→ TASK PROMPT
Find every line in the records that holds the string "after". Copy each one.

[Stored entries]
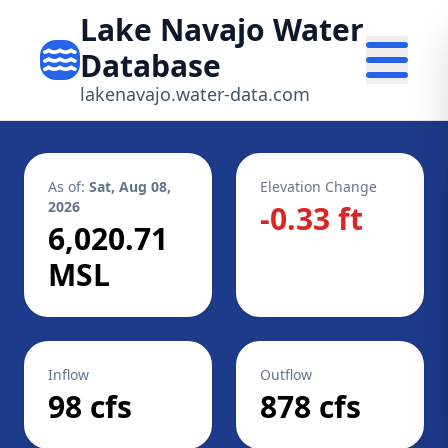
Lake Navajo Water
Database
lakenavajo.water-data.com
As of:
Sat, Aug 08,
Elevation Change
2026
-0.33 ft
6,020.71
MSL
Inflow
Outflow
98 cfs
878 cfs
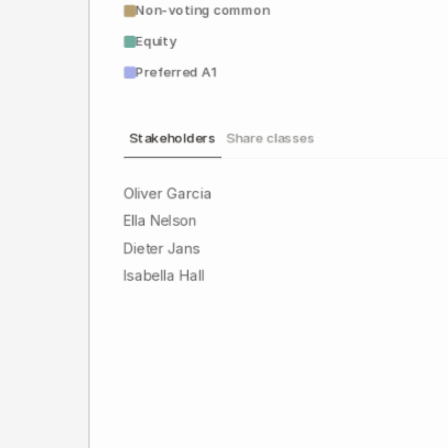
Non-voting common
Equity
Preferred A1
Stakeholders
Share classes
Oliver Garcia
Ella Nelson
Dieter Jans
Isabella Hall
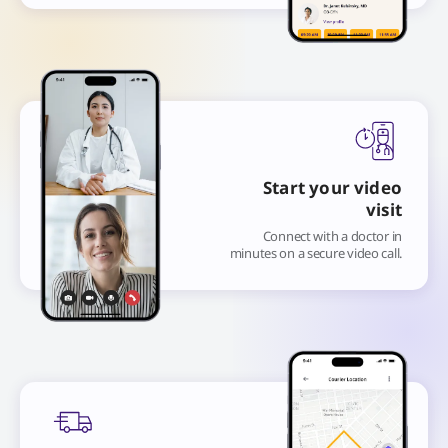
Start your video
visit
Connect with a doctor in
minutes on a secure video call.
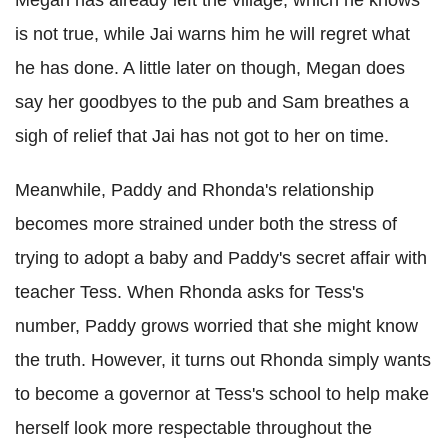
Megan has already left the village, which he knows
is not true, while Jai warns him he will regret what
he has done. A little later on though, Megan does
say her goodbyes to the pub and Sam breathes a
sigh of relief that Jai has not got to her on time.
Meanwhile, Paddy and Rhonda's relationship
becomes more strained under both the stress of
trying to adopt a baby and Paddy's secret affair with
teacher Tess. When Rhonda asks for Tess's
number, Paddy grows worried that she might know
the truth. However, it turns out Rhonda simply wants
to become a governor at Tess's school to help make
herself look more respectable throughout the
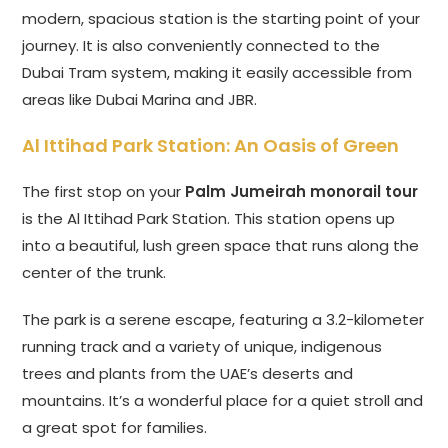
modern, spacious station is the starting point of your
journey. It is also conveniently connected to the
Dubai Tram system, making it easily accessible from
areas like Dubai Marina and JBR.
Al Ittihad Park Station: An Oasis of Green
The first stop on your
Palm Jumeirah monorail tour
is the Al Ittihad Park Station. This station opens up
into a beautiful, lush green space that runs along the
center of the trunk.
The park is a serene escape, featuring a 3.2-kilometer
running track and a variety of unique, indigenous
trees and plants from the UAE’s deserts and
mountains. It’s a wonderful place for a quiet stroll and
a great spot for families.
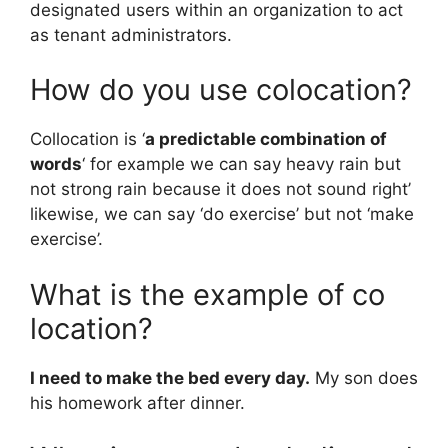
designated users within an organization to act
as tenant administrators.
How do you use colocation?
Collocation is ‘
a predictable combination of
words
‘ for example we can say heavy rain but
not strong rain because it does not sound right’
likewise, we can say ‘do exercise’ but not ‘make
exercise’.
What is the example of co
location?
I need to make the bed every day.
My son does
his homework after dinner.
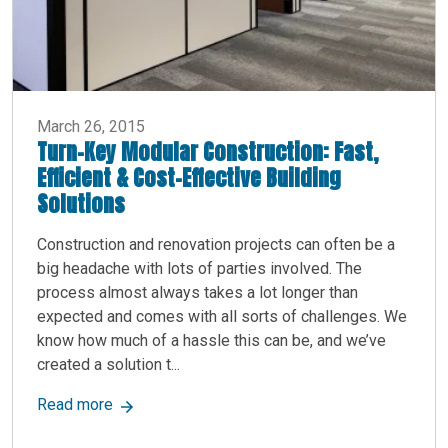
March 26, 2015
Turn-Key Modular Construction: Fast,
Efficient & Cost-Effective Building
Solutions
Construction and renovation projects can often be a
big headache with lots of parties involved. The
process almost always takes a lot longer than
expected and comes with all sorts of challenges. We
know how much of a hassle this can be, and we’ve
created a solution t...
about Turn-Key Modular Construction: Fast, Effic
Read more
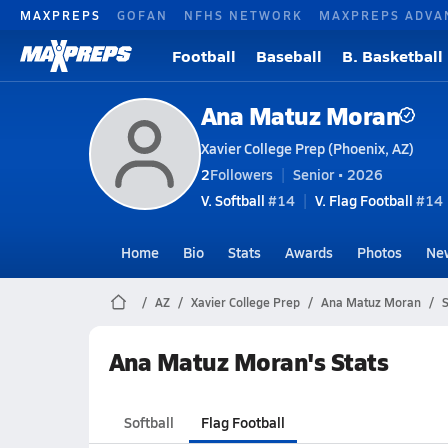
MAXPREPS
GOFAN
NFHS NETWORK
MAXPREPS ADVA
Football
Baseball
B. Basketball
Ana Matuz Moran
Xavier College Prep (Phoenix, AZ)
2
Followers
Senior • 2026
V. Softball
#14
V. Flag Football
#14 
Home
Bio
Stats
Awards
Photos
Ne
AZ
Xavier College Prep
Ana Matuz Moran
S
Ana Matuz Moran's Stats
Softball
Flag Football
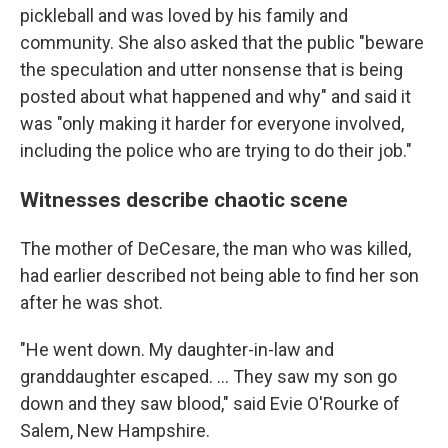
pickleball and was loved by his family and
community. She also asked that the public "beware
the speculation and utter nonsense that is being
posted about what happened and why" and said it
was "only making it harder for everyone involved,
including the police who are trying to do their job."
Witnesses describe chaotic scene
The mother of DeCesare, the man who was killed,
had earlier described not being able to find her son
after he was shot.
"He went down. My daughter-in-law and
granddaughter escaped. ... They saw my son go
down and they saw blood," said Evie O'Rourke of
Salem, New Hampshire.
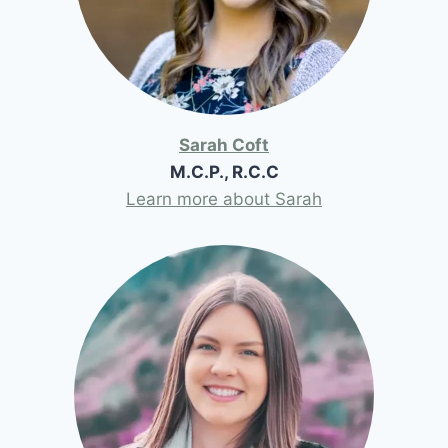
Sarah Coft
M.C.P., R.C.C
Learn more about Sarah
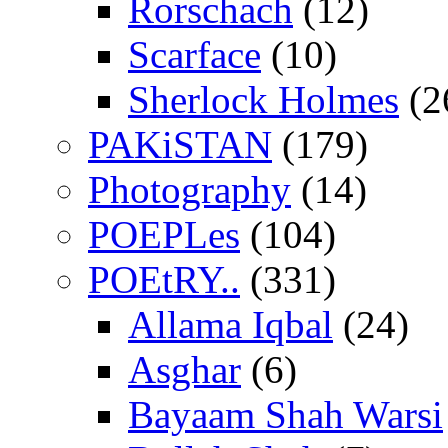
Rorschach
(12)
Scarface
(10)
Sherlock Holmes
(2
PAKiSTAN
(179)
Photography
(14)
POEPLes
(104)
POEtRY..
(331)
Allama Iqbal
(24)
Asghar
(6)
Bayaam Shah Warsi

→ WRITTEN RESPONSE
his homework after dinner.
after he was shot.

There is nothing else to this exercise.